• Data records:
▼

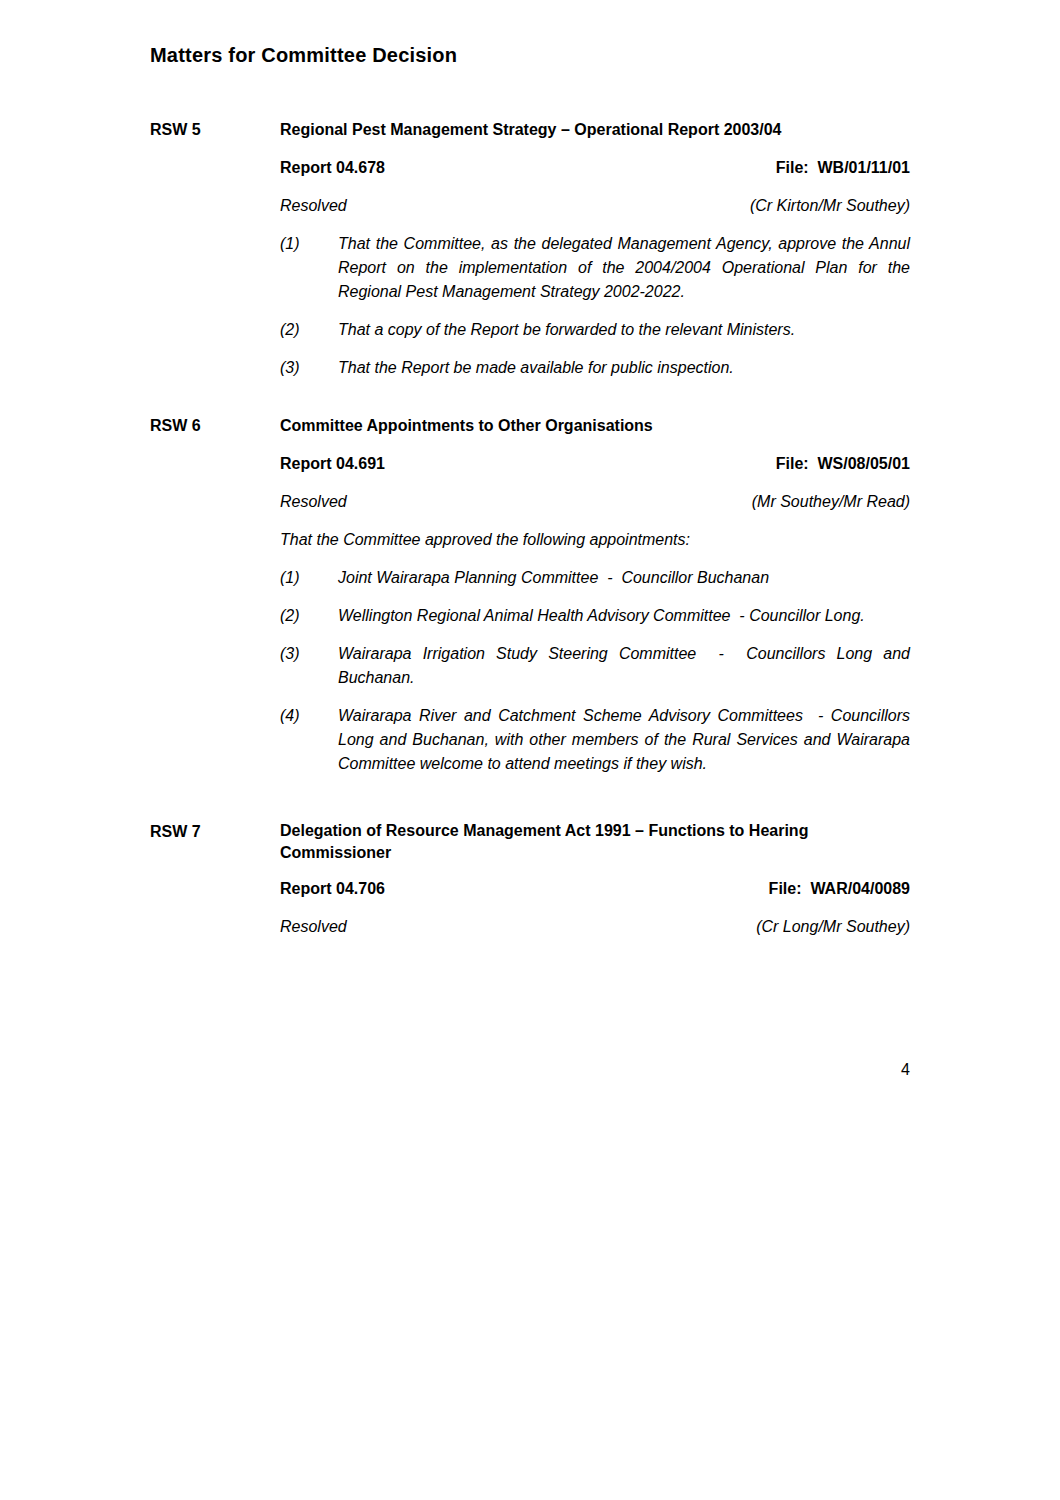Matters for Committee Decision
RSW 5
Regional Pest Management Strategy – Operational Report 2003/04
Report 04.678
File: WB/01/11/01
Resolved
(Cr Kirton/Mr Southey)
(1) That the Committee, as the delegated Management Agency, approve the Annul Report on the implementation of the 2004/2004 Operational Plan for the Regional Pest Management Strategy 2002-2022.
(2) That a copy of the Report be forwarded to the relevant Ministers.
(3) That the Report be made available for public inspection.
RSW 6
Committee Appointments to Other Organisations
Report 04.691
File: WS/08/05/01
Resolved
(Mr Southey/Mr Read)
That the Committee approved the following appointments:
(1) Joint Wairarapa Planning Committee - Councillor Buchanan
(2) Wellington Regional Animal Health Advisory Committee - Councillor Long.
(3) Wairarapa Irrigation Study Steering Committee - Councillors Long and Buchanan.
(4) Wairarapa River and Catchment Scheme Advisory Committees - Councillors Long and Buchanan, with other members of the Rural Services and Wairarapa Committee welcome to attend meetings if they wish.
RSW 7
Delegation of Resource Management Act 1991 – Functions to Hearing Commissioner
Report 04.706
File: WAR/04/0089
Resolved
(Cr Long/Mr Southey)
4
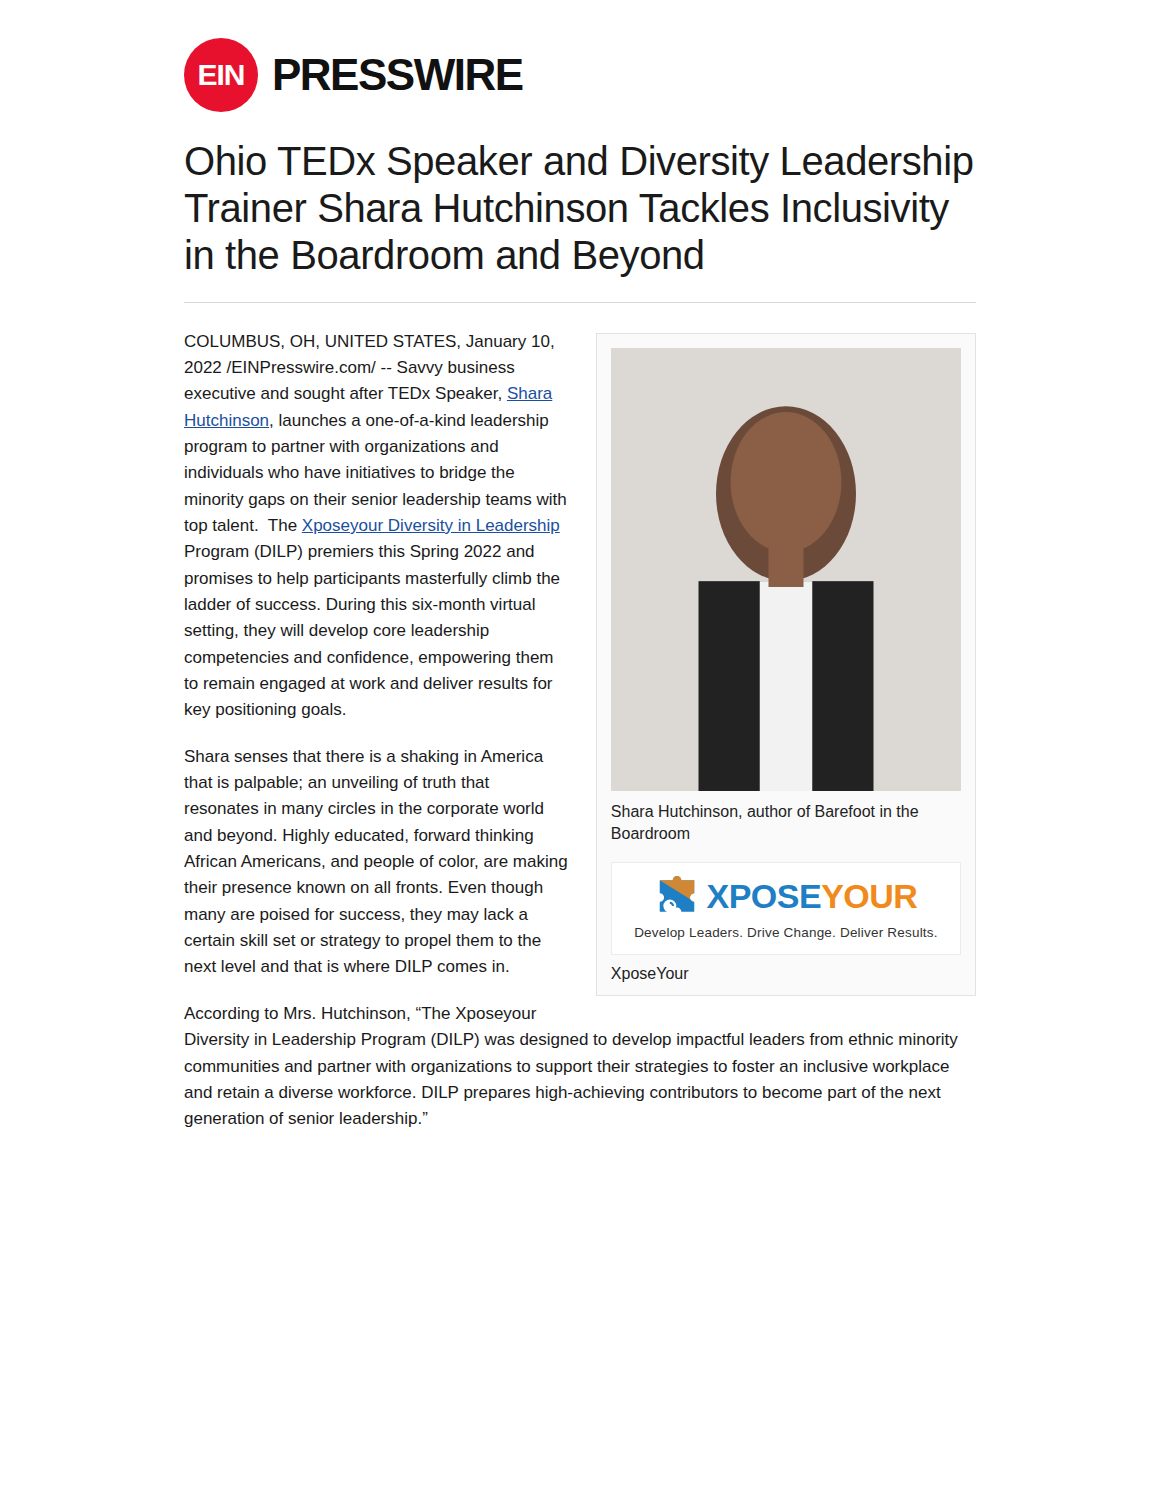EIN
PRESSWIRE
Ohio TEDx Speaker and Diversity Leadership Trainer Shara Hutchinson Tackles Inclusivity in the Boardroom and Beyond
Shara Hutchinson, author of Barefoot in the Boardroom
XPOSE YOUR
Develop Leaders. Drive Change. Deliver Results.
XposeYour
COLUMBUS, OH, UNITED STATES, January 10, 2022 /EINPresswire.com/ -- Savvy business executive and sought after TEDx Speaker, Shara Hutchinson, launches a one-of-a-kind leadership program to partner with organizations and individuals who have initiatives to bridge the minority gaps on their senior leadership teams with top talent. The Xposeyour Diversity in Leadership Program (DILP) premiers this Spring 2022 and promises to help participants masterfully climb the ladder of success. During this six-month virtual setting, they will develop core leadership competencies and confidence, empowering them to remain engaged at work and deliver results for key positioning goals.
Shara senses that there is a shaking in America that is palpable; an unveiling of truth that resonates in many circles in the corporate world and beyond. Highly educated, forward thinking African Americans, and people of color, are making their presence known on all fronts. Even though many are poised for success, they may lack a certain skill set or strategy to propel them to the next level and that is where DILP comes in.
According to Mrs. Hutchinson, “The Xposeyour Diversity in Leadership Program (DILP) was designed to develop impactful leaders from ethnic minority communities and partner with organizations to support their strategies to foster an inclusive workplace and retain a diverse workforce. DILP prepares high-achieving contributors to become part of the next generation of senior leadership.”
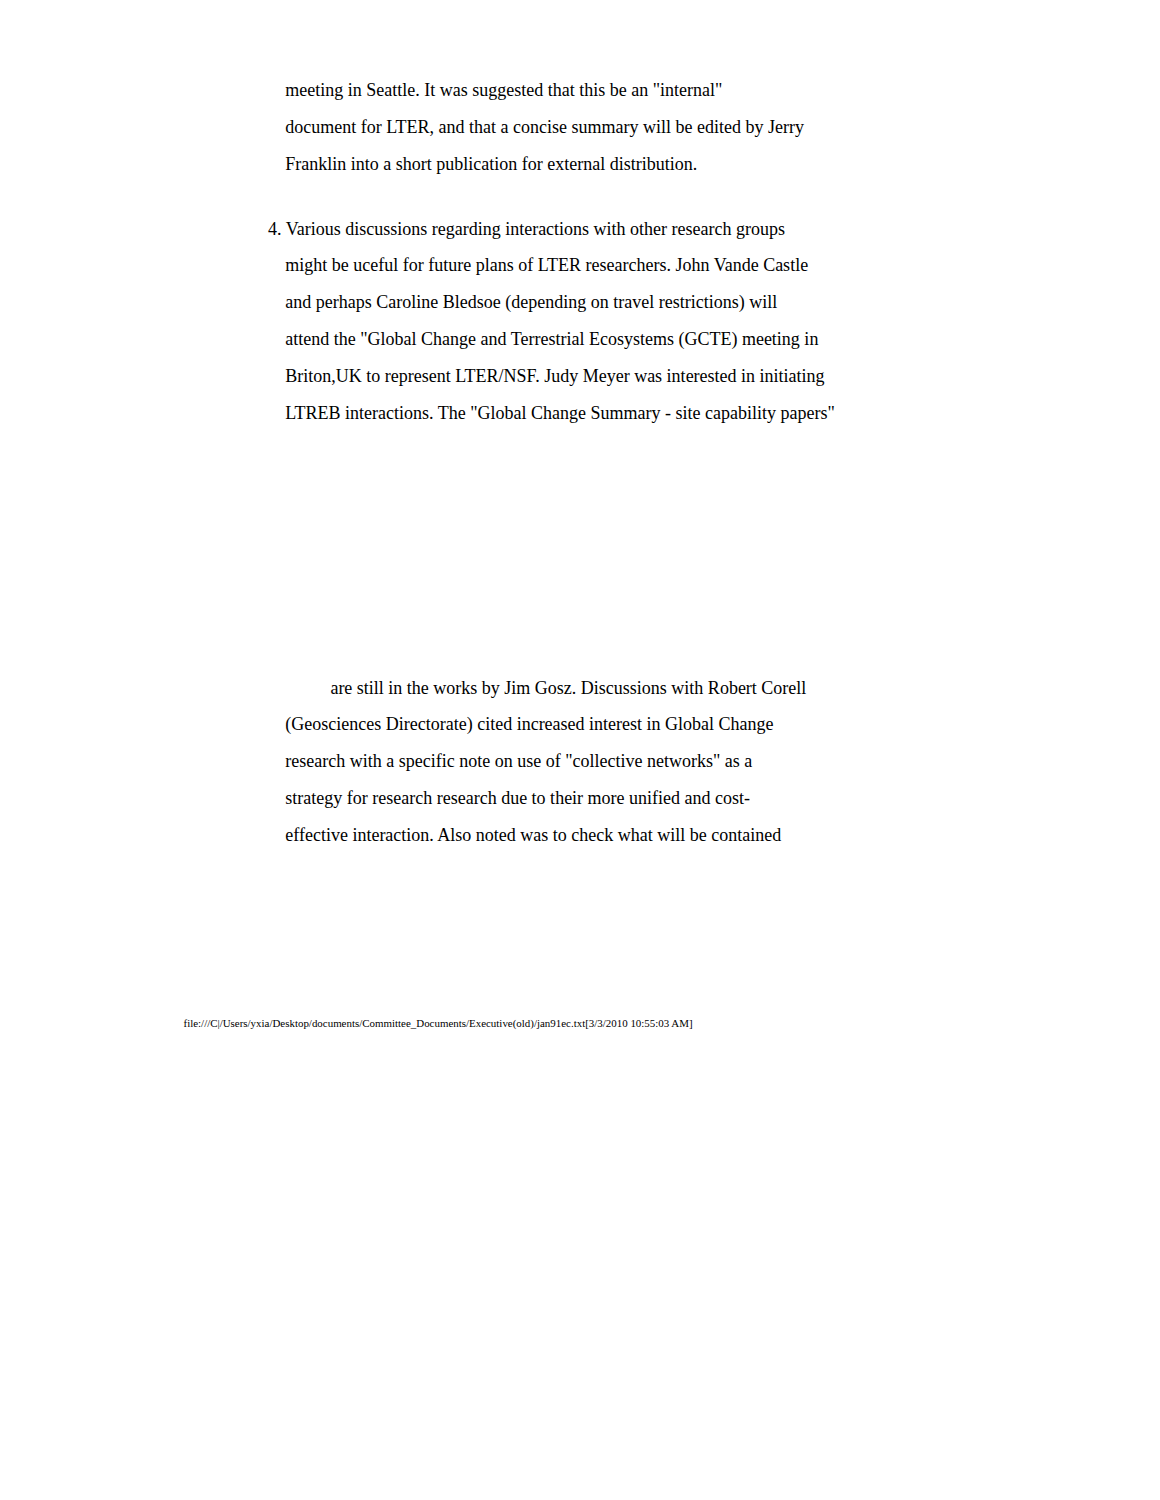meeting in Seattle. It was suggested that this be an "internal"
document for LTER, and that a concise summary will be edited by Jerry
Franklin into a short publication for external distribution.
4. Various discussions regarding interactions with other research groups
might be uceful for future plans of LTER researchers. John Vande Castle
and perhaps Caroline Bledsoe (depending on travel restrictions) will
attend the "Global Change and Terrestrial Ecosystems (GCTE) meeting in
Briton,UK to represent LTER/NSF. Judy Meyer was interested in initiating
LTREB interactions. The "Global Change Summary - site capability papers"
are still in the works by Jim Gosz. Discussions with Robert Corell
(Geosciences Directorate) cited increased interest in Global Change
research with a specific note on use of "collective networks" as a
strategy for research research due to their more unified and cost-
effective interaction. Also noted was to check what will be contained
file:///C|/Users/yxia/Desktop/documents/Committee_Documents/Executive(old)/jan91ec.txt[3/3/2010 10:55:03 AM]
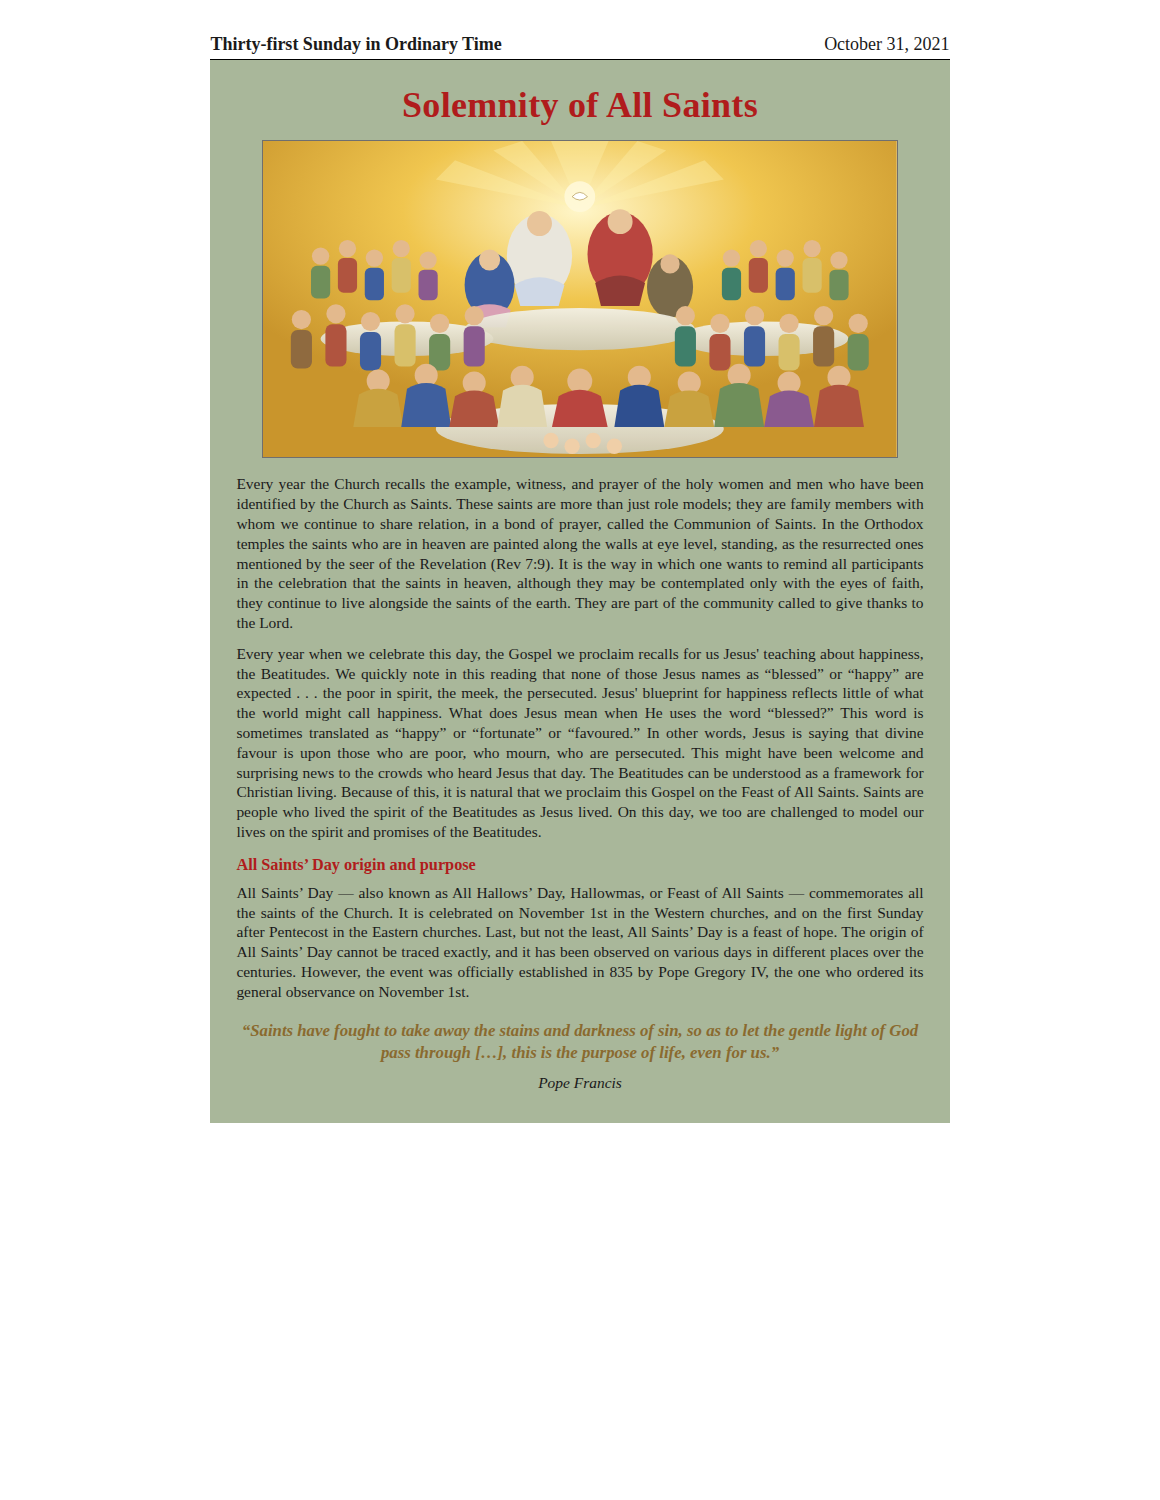Thirty-first Sunday in Ordinary Time
October 31, 2021
Solemnity of All Saints
Every year the Church recalls the example, witness, and prayer of the holy women and men who have been identified by the Church as Saints. These saints are more than just role models; they are family members with whom we continue to share relation, in a bond of prayer, called the Communion of Saints. In the Orthodox temples the saints who are in heaven are painted along the walls at eye level, standing, as the resurrected ones mentioned by the seer of the Revelation (Rev 7:9). It is the way in which one wants to remind all participants in the celebration that the saints in heaven, although they may be contemplated only with the eyes of faith, they continue to live alongside the saints of the earth. They are part of the community called to give thanks to the Lord.
Every year when we celebrate this day, the Gospel we proclaim recalls for us Jesus' teaching about happiness, the Beatitudes. We quickly note in this reading that none of those Jesus names as “blessed” or “happy” are expected . . . the poor in spirit, the meek, the persecuted. Jesus' blueprint for happiness reflects little of what the world might call happiness. What does Jesus mean when He uses the word “blessed?” This word is sometimes translated as “happy” or “fortunate” or “favoured.” In other words, Jesus is saying that divine favour is upon those who are poor, who mourn, who are persecuted. This might have been welcome and surprising news to the crowds who heard Jesus that day. The Beatitudes can be understood as a framework for Christian living. Because of this, it is natural that we proclaim this Gospel on the Feast of All Saints. Saints are people who lived the spirit of the Beatitudes as Jesus lived. On this day, we too are challenged to model our lives on the spirit and promises of the Beatitudes.
All Saints’ Day origin and purpose
All Saints’ Day — also known as All Hallows’ Day, Hallowmas, or Feast of All Saints — commemorates all the saints of the Church. It is celebrated on November 1st in the Western churches, and on the first Sunday after Pentecost in the Eastern churches. Last, but not the least, All Saints’ Day is a feast of hope. The origin of All Saints’ Day cannot be traced exactly, and it has been observed on various days in different places over the centuries. However, the event was officially established in 835 by Pope Gregory IV, the one who ordered its general observance on November 1st.
“Saints have fought to take away the stains and darkness of sin, so as to let the gentle light of God pass through […], this is the purpose of life, even for us.”
Pope Francis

▲

Copy every line above exactly, leaving no picture in the copy.

• EXERCISE ANSWER:
Matters for Committee Decision
RSW 5
Regional Pest Management Strategy – Operational Report 2003/04
Report 04.678
File: WB/01/11/01
Resolved
(Cr Kirton/Mr Southey)
(1) That the Committee, as the delegated Management Agency, approve the Annul Report on the implementation of the 2004/2004 Operational Plan for the Regional Pest Management Strategy 2002-2022.
(2) That a copy of the Report be forwarded to the relevant Ministers.
(3) That the Report be made available for public inspection.
RSW 6
Committee Appointments to Other Organisations
Report 04.691
File: WS/08/05/01
Resolved
(Mr Southey/Mr Read)
That the Committee approved the following appointments:
(1) Joint Wairarapa Planning Committee - Councillor Buchanan
(2) Wellington Regional Animal Health Advisory Committee - Councillor Long.
(3) Wairarapa Irrigation Study Steering Committee - Councillors Long and Buchanan.
(4) Wairarapa River and Catchment Scheme Advisory Committees - Councillors Long and Buchanan, with other members of the Rural Services and Wairarapa Committee welcome to attend meetings if they wish.
RSW 7
Delegation of Resource Management Act 1991 – Functions to Hearing Commissioner
Report 04.706
File: WAR/04/0089
Resolved
(Cr Long/Mr Southey)
4
EIN
PRESSWIRE
Ohio TEDx Speaker and Diversity Leadership Trainer Shara Hutchinson Tackles Inclusivity in the Boardroom and Beyond
Shara Hutchinson, author of Barefoot in the Boardroom
XPOSE YOUR
Develop Leaders. Drive Change. Deliver Results.
XposeYour
COLUMBUS, OH, UNITED STATES, January 10, 2022 /EINPresswire.com/ -- Savvy business executive and sought after TEDx Speaker, Shara Hutchinson, launches a one-of-a-kind leadership program to partner with organizations and individuals who have initiatives to bridge the minority gaps on their senior leadership teams with top talent. The Xposeyour Diversity in Leadership Program (DILP) premiers this Spring 2022 and promises to help participants masterfully climb the ladder of success. During this six-month virtual setting, they will develop core leadership competencies and confidence, empowering them to remain engaged at work and deliver results for key positioning goals.
Shara senses that there is a shaking in America that is palpable; an unveiling of truth that resonates in many circles in the corporate world and beyond. Highly educated, forward thinking African Americans, and people of color, are making their presence known on all fronts. Even though many are poised for success, they may lack a certain skill set or strategy to propel them to the next level and that is where DILP comes in.
According to Mrs. Hutchinson, “The Xposeyour Diversity in Leadership Program (DILP) was designed to develop impactful leaders from ethnic minority communities and partner with organizations to support their strategies to foster an inclusive workplace and retain a diverse workforce. DILP prepares high-achieving contributors to become part of the next generation of senior leadership.”
meeting in Seattle. It was suggested that this be an "internal"
document for LTER, and that a concise summary will be edited by Jerry
Franklin into a short publication for external distribution.
4. Various discussions regarding interactions with other research groups
might be uceful for future plans of LTER researchers. John Vande Castle
and perhaps Caroline Bledsoe (depending on travel restrictions) will
attend the "Global Change and Terrestrial Ecosystems (GCTE) meeting in
Briton,UK to represent LTER/NSF. Judy Meyer was interested in initiating
LTREB interactions. The "Global Change Summary - site capability papers"
are still in the works by Jim Gosz. Discussions with Robert Corell
(Geosciences Directorate) cited increased interest in Global Change
research with a specific note on use of "collective networks" as a
strategy for research research due to their more unified and cost-
effective interaction. Also noted was to check what will be contained
file:///C|/Users/yxia/Desktop/documents/Committee_Documents/Executive(old)/jan91ec.txt[3/3/2010 10:55:03 AM]
Thirty-first Sunday in Ordinary Time
October 31, 2021
Solemnity of All Saints
Every year the Church recalls the example, witness, and prayer of the holy women and men who have been identified by the Church as Saints. These saints are more than just role models; they are family members with whom we continue to share relation, in a bond of prayer, called the Communion of Saints. In the Orthodox temples the saints who are in heaven are painted along the walls at eye level, standing, as the resurrected ones mentioned by the seer of the Revelation (Rev 7:9). It is the way in which one wants to remind all participants in the celebration that the saints in heaven, although they may be contemplated only with the eyes of faith, they continue to live alongside the saints of the earth. They are part of the community called to give thanks to the Lord.
Every year when we celebrate this day, the Gospel we proclaim recalls for us Jesus' teaching about happiness, the Beatitudes. We quickly note in this reading that none of those Jesus names as “blessed” or “happy” are expected . . . the poor in spirit, the meek, the persecuted. Jesus' blueprint for happiness reflects little of what the world might call happiness. What does Jesus mean when He uses the word “blessed?” This word is sometimes translated as “happy” or “fortunate” or “favoured.” In other words, Jesus is saying that divine favour is upon those who are poor, who mourn, who are persecuted. This might have been welcome and surprising news to the crowds who heard Jesus that day. The Beatitudes can be understood as a framework for Christian living. Because of this, it is natural that we proclaim this Gospel on the Feast of All Saints. Saints are people who lived the spirit of the Beatitudes as Jesus lived. On this day, we too are challenged to model our lives on the spirit and promises of the Beatitudes.
All Saints’ Day origin and purpose
All Saints’ Day — also known as All Hallows’ Day, Hallowmas, or Feast of All Saints — commemorates all the saints of the Church. It is celebrated on November 1st in the Western churches, and on the first Sunday after Pentecost in the Eastern churches. Last, but not the least, All Saints’ Day is a feast of hope. The origin of All Saints’ Day cannot be traced exactly, and it has been observed on various days in different places over the centuries. However, the event was officially established in 835 by Pope Gregory IV, the one who ordered its general observance on November 1st.
“Saints have fought to take away the stains and darkness of sin, so as to let the gentle light of God pass through […], this is the purpose of life, even for us.”
Pope Francis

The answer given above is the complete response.